TASK OBJECTIVE: Give the records again in full, exactly as they appear, but without the pictures.
==== RECORD EXCERPTS ====
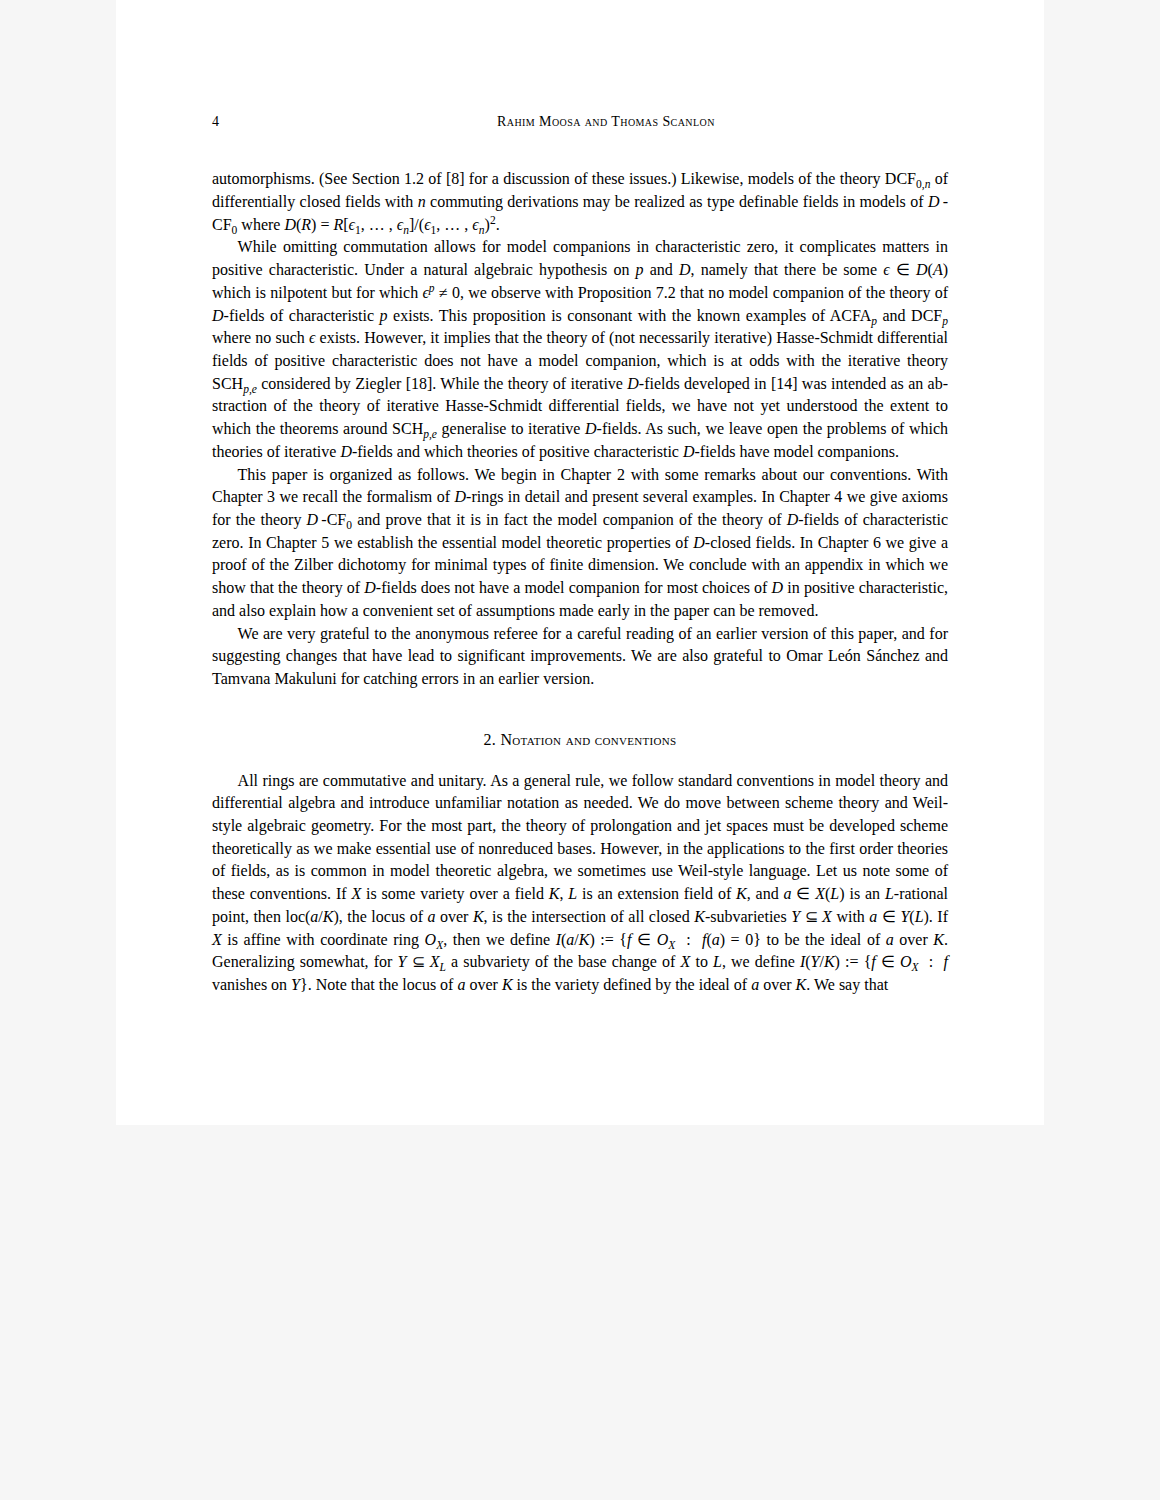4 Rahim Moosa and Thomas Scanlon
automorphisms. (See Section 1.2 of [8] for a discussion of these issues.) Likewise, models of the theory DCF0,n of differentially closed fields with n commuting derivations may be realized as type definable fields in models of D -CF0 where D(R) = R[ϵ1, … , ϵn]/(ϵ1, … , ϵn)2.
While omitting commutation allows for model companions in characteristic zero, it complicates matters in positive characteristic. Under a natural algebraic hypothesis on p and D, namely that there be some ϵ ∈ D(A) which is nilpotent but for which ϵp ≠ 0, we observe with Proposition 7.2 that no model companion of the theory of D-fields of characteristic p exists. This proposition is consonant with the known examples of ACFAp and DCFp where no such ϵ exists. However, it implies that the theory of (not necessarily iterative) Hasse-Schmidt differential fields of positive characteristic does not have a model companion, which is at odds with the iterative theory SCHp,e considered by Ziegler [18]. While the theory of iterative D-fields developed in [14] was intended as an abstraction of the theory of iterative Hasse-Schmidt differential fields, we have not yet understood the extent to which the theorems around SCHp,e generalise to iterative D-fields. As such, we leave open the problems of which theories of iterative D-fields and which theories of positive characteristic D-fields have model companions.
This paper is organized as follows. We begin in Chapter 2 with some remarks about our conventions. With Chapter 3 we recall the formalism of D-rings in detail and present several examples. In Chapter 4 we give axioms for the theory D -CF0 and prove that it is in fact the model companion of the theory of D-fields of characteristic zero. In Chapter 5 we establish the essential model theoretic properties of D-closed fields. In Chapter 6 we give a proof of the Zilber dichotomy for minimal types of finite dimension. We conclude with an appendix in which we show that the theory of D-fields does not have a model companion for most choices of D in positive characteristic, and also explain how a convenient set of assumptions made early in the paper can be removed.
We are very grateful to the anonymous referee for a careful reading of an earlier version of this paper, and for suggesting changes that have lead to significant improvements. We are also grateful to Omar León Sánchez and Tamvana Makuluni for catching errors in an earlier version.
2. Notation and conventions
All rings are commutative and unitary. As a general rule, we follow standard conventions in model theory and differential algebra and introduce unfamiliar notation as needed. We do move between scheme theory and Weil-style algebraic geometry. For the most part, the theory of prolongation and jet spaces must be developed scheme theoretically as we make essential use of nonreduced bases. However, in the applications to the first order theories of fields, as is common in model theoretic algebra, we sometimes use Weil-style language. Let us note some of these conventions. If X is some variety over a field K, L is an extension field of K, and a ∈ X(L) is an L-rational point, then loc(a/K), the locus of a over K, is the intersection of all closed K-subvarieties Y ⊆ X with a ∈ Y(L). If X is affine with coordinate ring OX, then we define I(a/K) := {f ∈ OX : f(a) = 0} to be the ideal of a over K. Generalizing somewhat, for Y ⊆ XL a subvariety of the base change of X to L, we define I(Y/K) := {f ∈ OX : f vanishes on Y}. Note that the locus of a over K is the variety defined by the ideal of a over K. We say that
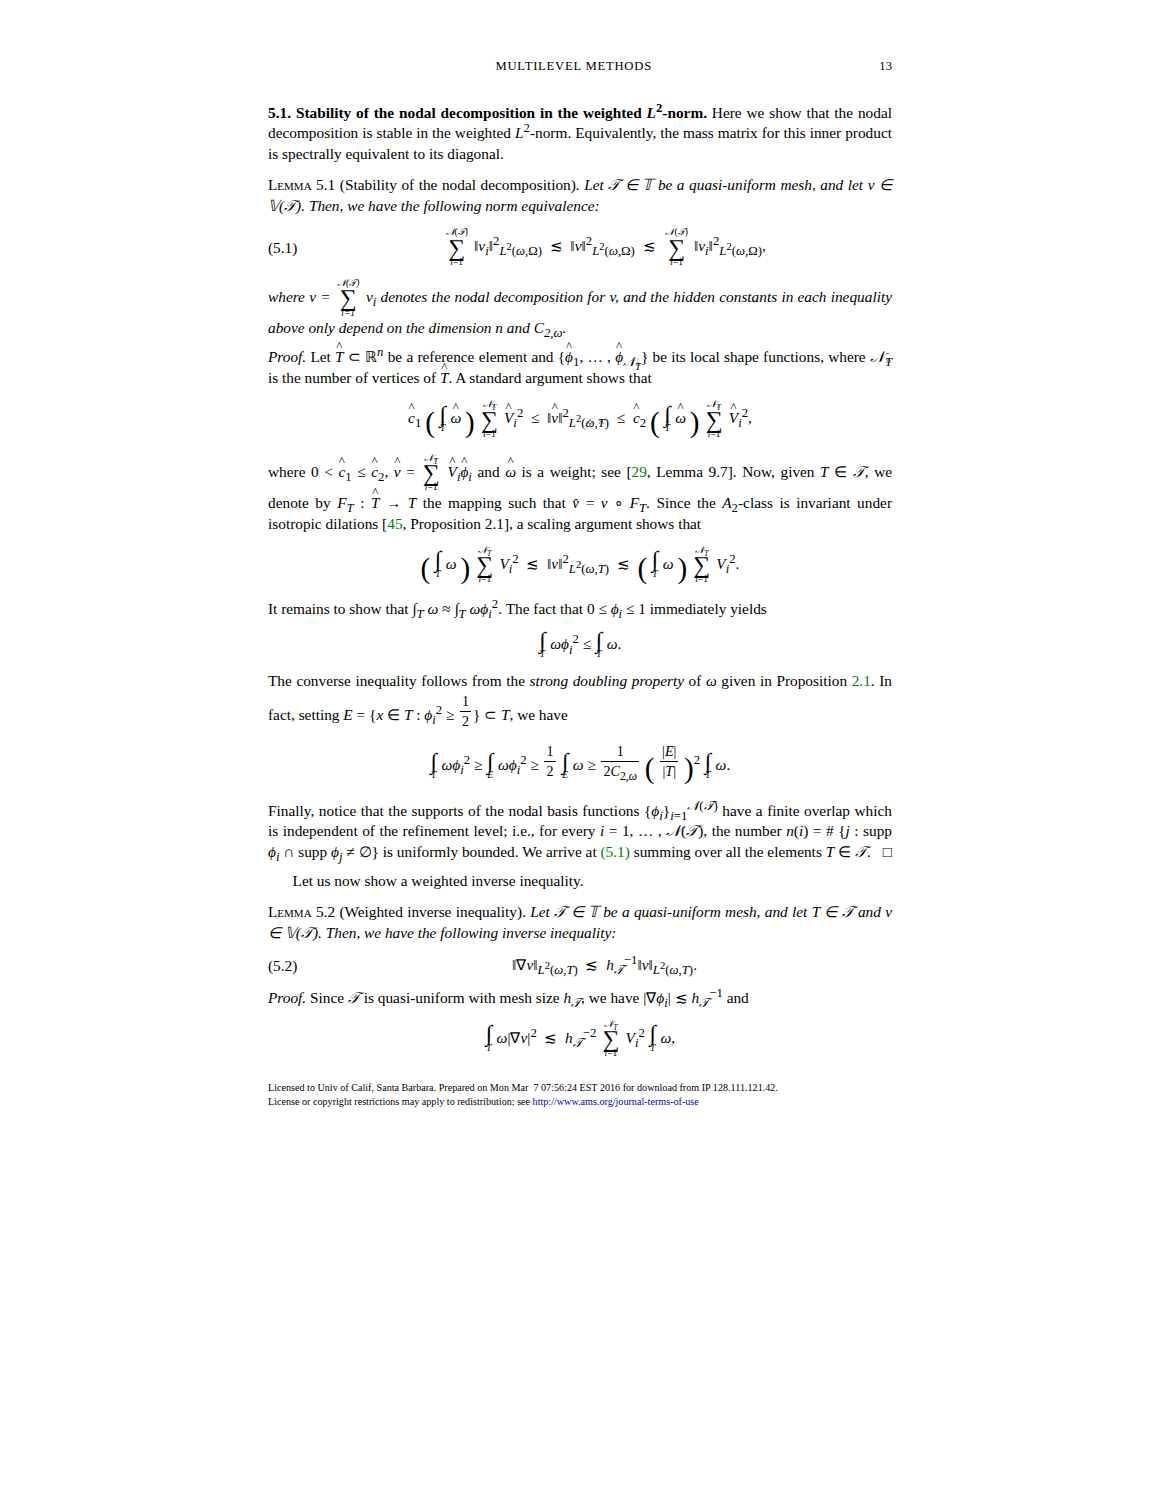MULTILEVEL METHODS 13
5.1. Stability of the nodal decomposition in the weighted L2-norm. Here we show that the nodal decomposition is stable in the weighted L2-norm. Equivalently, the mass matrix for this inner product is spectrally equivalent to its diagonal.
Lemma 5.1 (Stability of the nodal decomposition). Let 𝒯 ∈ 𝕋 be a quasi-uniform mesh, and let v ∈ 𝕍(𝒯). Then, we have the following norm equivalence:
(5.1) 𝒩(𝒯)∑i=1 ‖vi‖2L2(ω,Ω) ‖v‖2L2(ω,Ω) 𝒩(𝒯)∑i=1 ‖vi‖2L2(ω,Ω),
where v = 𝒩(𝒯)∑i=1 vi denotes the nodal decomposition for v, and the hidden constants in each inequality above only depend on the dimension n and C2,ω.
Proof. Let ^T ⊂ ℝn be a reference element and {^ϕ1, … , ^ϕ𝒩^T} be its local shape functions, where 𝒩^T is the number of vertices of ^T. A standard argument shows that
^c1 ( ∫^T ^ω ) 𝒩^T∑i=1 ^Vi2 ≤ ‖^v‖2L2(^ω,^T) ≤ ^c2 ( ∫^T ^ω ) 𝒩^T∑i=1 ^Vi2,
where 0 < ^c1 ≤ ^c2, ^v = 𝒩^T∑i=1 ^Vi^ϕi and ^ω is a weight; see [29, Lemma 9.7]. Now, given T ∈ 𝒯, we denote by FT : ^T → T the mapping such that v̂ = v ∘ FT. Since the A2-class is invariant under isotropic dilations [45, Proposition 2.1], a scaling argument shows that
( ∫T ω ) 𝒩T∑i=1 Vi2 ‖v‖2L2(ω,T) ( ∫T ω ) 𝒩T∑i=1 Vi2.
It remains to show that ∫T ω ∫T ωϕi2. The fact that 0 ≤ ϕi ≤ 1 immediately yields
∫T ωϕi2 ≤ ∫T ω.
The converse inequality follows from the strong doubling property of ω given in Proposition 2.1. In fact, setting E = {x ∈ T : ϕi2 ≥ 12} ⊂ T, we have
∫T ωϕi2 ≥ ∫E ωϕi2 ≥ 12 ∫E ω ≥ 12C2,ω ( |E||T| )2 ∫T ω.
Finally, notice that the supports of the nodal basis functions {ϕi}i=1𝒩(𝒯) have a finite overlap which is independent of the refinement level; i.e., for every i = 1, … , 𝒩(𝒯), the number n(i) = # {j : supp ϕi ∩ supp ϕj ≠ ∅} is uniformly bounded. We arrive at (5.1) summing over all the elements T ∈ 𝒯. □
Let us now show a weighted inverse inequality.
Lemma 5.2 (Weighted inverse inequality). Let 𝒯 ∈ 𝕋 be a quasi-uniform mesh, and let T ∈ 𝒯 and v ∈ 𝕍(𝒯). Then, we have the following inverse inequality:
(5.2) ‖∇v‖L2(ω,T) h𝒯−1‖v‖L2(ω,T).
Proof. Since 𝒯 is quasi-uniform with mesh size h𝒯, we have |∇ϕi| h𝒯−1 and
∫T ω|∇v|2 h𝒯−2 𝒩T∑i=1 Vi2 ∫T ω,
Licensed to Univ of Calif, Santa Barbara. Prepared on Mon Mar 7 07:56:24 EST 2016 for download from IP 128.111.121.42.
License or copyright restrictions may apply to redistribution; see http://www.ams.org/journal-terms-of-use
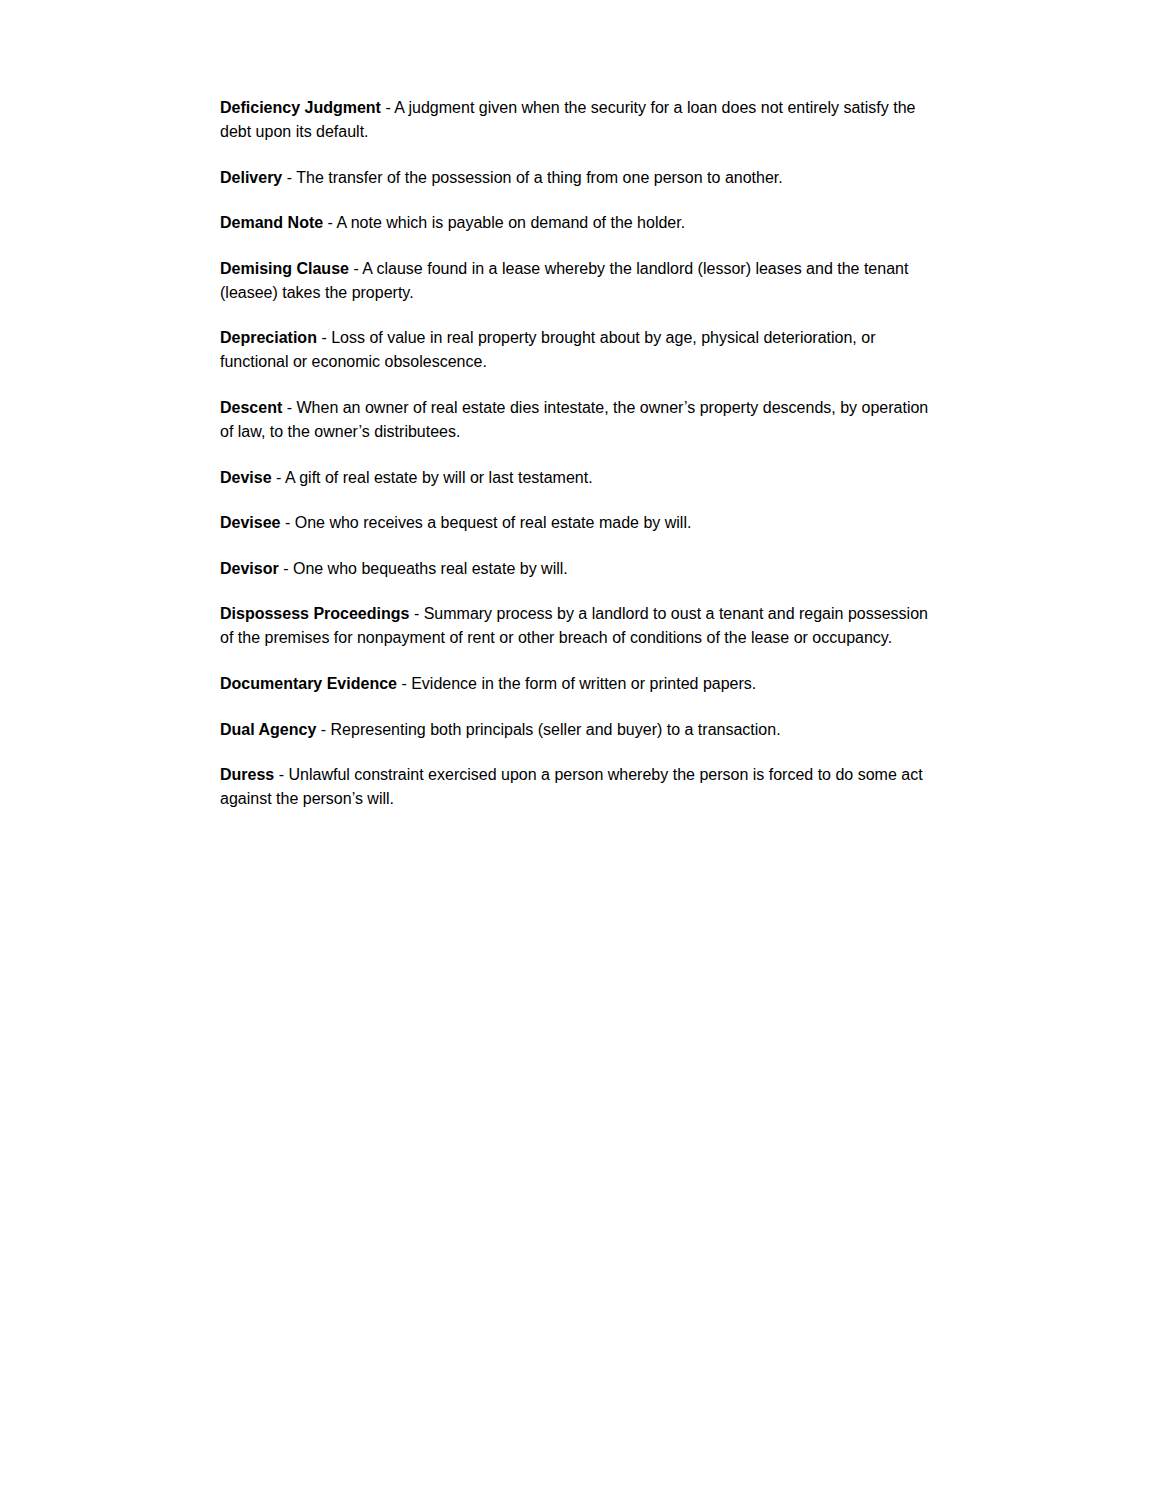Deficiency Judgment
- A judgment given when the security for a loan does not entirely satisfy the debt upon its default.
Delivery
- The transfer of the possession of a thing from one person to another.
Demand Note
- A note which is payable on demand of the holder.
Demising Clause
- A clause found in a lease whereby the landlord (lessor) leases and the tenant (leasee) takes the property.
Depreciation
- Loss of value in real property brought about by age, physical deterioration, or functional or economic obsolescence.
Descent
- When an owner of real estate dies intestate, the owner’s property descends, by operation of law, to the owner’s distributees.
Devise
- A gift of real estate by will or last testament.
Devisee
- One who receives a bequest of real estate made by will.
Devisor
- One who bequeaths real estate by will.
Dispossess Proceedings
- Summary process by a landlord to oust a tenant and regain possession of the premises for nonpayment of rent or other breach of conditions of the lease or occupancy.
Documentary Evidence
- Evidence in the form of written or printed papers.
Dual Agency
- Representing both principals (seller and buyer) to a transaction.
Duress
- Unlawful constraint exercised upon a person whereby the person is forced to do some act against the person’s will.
====
SOLUTION BELOW:
4 Rahim Moosa and Thomas Scanlon
automorphisms. (See Section 1.2 of [8] for a discussion of these issues.) Likewise, models of the theory DCF0,n of differentially closed fields with n commuting derivations may be realized as type definable fields in models of D -CF0 where D(R) = R[ϵ1, … , ϵn]/(ϵ1, … , ϵn)2.
While omitting commutation allows for model companions in characteristic zero, it complicates matters in positive characteristic. Under a natural algebraic hypothesis on p and D, namely that there be some ϵ ∈ D(A) which is nilpotent but for which ϵp ≠ 0, we observe with Proposition 7.2 that no model companion of the theory of D-fields of characteristic p exists. This proposition is consonant with the known examples of ACFAp and DCFp where no such ϵ exists. However, it implies that the theory of (not necessarily iterative) Hasse-Schmidt differential fields of positive characteristic does not have a model companion, which is at odds with the iterative theory SCHp,e considered by Ziegler [18]. While the theory of iterative D-fields developed in [14] was intended as an abstraction of the theory of iterative Hasse-Schmidt differential fields, we have not yet understood the extent to which the theorems around SCHp,e generalise to iterative D-fields. As such, we leave open the problems of which theories of iterative D-fields and which theories of positive characteristic D-fields have model companions.
This paper is organized as follows. We begin in Chapter 2 with some remarks about our conventions. With Chapter 3 we recall the formalism of D-rings in detail and present several examples. In Chapter 4 we give axioms for the theory D -CF0 and prove that it is in fact the model companion of the theory of D-fields of characteristic zero. In Chapter 5 we establish the essential model theoretic properties of D-closed fields. In Chapter 6 we give a proof of the Zilber dichotomy for minimal types of finite dimension. We conclude with an appendix in which we show that the theory of D-fields does not have a model companion for most choices of D in positive characteristic, and also explain how a convenient set of assumptions made early in the paper can be removed.
We are very grateful to the anonymous referee for a careful reading of an earlier version of this paper, and for suggesting changes that have lead to significant improvements. We are also grateful to Omar León Sánchez and Tamvana Makuluni for catching errors in an earlier version.
2. Notation and conventions
All rings are commutative and unitary. As a general rule, we follow standard conventions in model theory and differential algebra and introduce unfamiliar notation as needed. We do move between scheme theory and Weil-style algebraic geometry. For the most part, the theory of prolongation and jet spaces must be developed scheme theoretically as we make essential use of nonreduced bases. However, in the applications to the first order theories of fields, as is common in model theoretic algebra, we sometimes use Weil-style language. Let us note some of these conventions. If X is some variety over a field K, L is an extension field of K, and a ∈ X(L) is an L-rational point, then loc(a/K), the locus of a over K, is the intersection of all closed K-subvarieties Y ⊆ X with a ∈ Y(L). If X is affine with coordinate ring OX, then we define I(a/K) := {f ∈ OX : f(a) = 0} to be the ideal of a over K. Generalizing somewhat, for Y ⊆ XL a subvariety of the base change of X to L, we define I(Y/K) := {f ∈ OX : f vanishes on Y}. Note that the locus of a over K is the variety defined by the ideal of a over K. We say that
MULTILEVEL METHODS 13
5.1. Stability of the nodal decomposition in the weighted L2-norm. Here we show that the nodal decomposition is stable in the weighted L2-norm. Equivalently, the mass matrix for this inner product is spectrally equivalent to its diagonal.
Lemma 5.1 (Stability of the nodal decomposition). Let 𝒯 ∈ 𝕋 be a quasi-uniform mesh, and let v ∈ 𝕍(𝒯). Then, we have the following norm equivalence:
(5.1) 𝒩(𝒯)∑i=1 ‖vi‖2L2(ω,Ω) ‖v‖2L2(ω,Ω) 𝒩(𝒯)∑i=1 ‖vi‖2L2(ω,Ω),
where v = 𝒩(𝒯)∑i=1 vi denotes the nodal decomposition for v, and the hidden constants in each inequality above only depend on the dimension n and C2,ω.
Proof. Let ^T ⊂ ℝn be a reference element and {^ϕ1, … , ^ϕ𝒩^T} be its local shape functions, where 𝒩^T is the number of vertices of ^T. A standard argument shows that
^c1 ( ∫^T ^ω ) 𝒩^T∑i=1 ^Vi2 ≤ ‖^v‖2L2(^ω,^T) ≤ ^c2 ( ∫^T ^ω ) 𝒩^T∑i=1 ^Vi2,
where 0 < ^c1 ≤ ^c2, ^v = 𝒩^T∑i=1 ^Vi^ϕi and ^ω is a weight; see [29, Lemma 9.7]. Now, given T ∈ 𝒯, we denote by FT : ^T → T the mapping such that v̂ = v ∘ FT. Since the A2-class is invariant under isotropic dilations [45, Proposition 2.1], a scaling argument shows that
( ∫T ω ) 𝒩T∑i=1 Vi2 ‖v‖2L2(ω,T) ( ∫T ω ) 𝒩T∑i=1 Vi2.
It remains to show that ∫T ω ∫T ωϕi2. The fact that 0 ≤ ϕi ≤ 1 immediately yields
∫T ωϕi2 ≤ ∫T ω.
The converse inequality follows from the strong doubling property of ω given in Proposition 2.1. In fact, setting E = {x ∈ T : ϕi2 ≥ 12} ⊂ T, we have
∫T ωϕi2 ≥ ∫E ωϕi2 ≥ 12 ∫E ω ≥ 12C2,ω ( |E||T| )2 ∫T ω.
Finally, notice that the supports of the nodal basis functions {ϕi}i=1𝒩(𝒯) have a finite overlap which is independent of the refinement level; i.e., for every i = 1, … , 𝒩(𝒯), the number n(i) = # {j : supp ϕi ∩ supp ϕj ≠ ∅} is uniformly bounded. We arrive at (5.1) summing over all the elements T ∈ 𝒯. □
Let us now show a weighted inverse inequality.
Lemma 5.2 (Weighted inverse inequality). Let 𝒯 ∈ 𝕋 be a quasi-uniform mesh, and let T ∈ 𝒯 and v ∈ 𝕍(𝒯). Then, we have the following inverse inequality:
(5.2) ‖∇v‖L2(ω,T) h𝒯−1‖v‖L2(ω,T).
Proof. Since 𝒯 is quasi-uniform with mesh size h𝒯, we have |∇ϕi| h𝒯−1 and
∫T ω|∇v|2 h𝒯−2 𝒩T∑i=1 Vi2 ∫T ω,
Licensed to Univ of Calif, Santa Barbara. Prepared on Mon Mar 7 07:56:24 EST 2016 for download from IP 128.111.121.42.
License or copyright restrictions may apply to redistribution; see http://www.ams.org/journal-terms-of-use
Deficiency Judgment
- A judgment given when the security for a loan does not entirely satisfy the debt upon its default.
Delivery
- The transfer of the possession of a thing from one person to another.
Demand Note
- A note which is payable on demand of the holder.
Demising Clause
- A clause found in a lease whereby the landlord (lessor) leases and the tenant (leasee) takes the property.
Depreciation
- Loss of value in real property brought about by age, physical deterioration, or functional or economic obsolescence.
Descent
- When an owner of real estate dies intestate, the owner’s property descends, by operation of law, to the owner’s distributees.
Devise
- A gift of real estate by will or last testament.
Devisee
- One who receives a bequest of real estate made by will.
Devisor
- One who bequeaths real estate by will.
Dispossess Proceedings
- Summary process by a landlord to oust a tenant and regain possession of the premises for nonpayment of rent or other breach of conditions of the lease or occupancy.
Documentary Evidence
- Evidence in the form of written or printed papers.
Dual Agency
- Representing both principals (seller and buyer) to a transaction.
Duress
- Unlawful constraint exercised upon a person whereby the person is forced to do some act against the person’s will.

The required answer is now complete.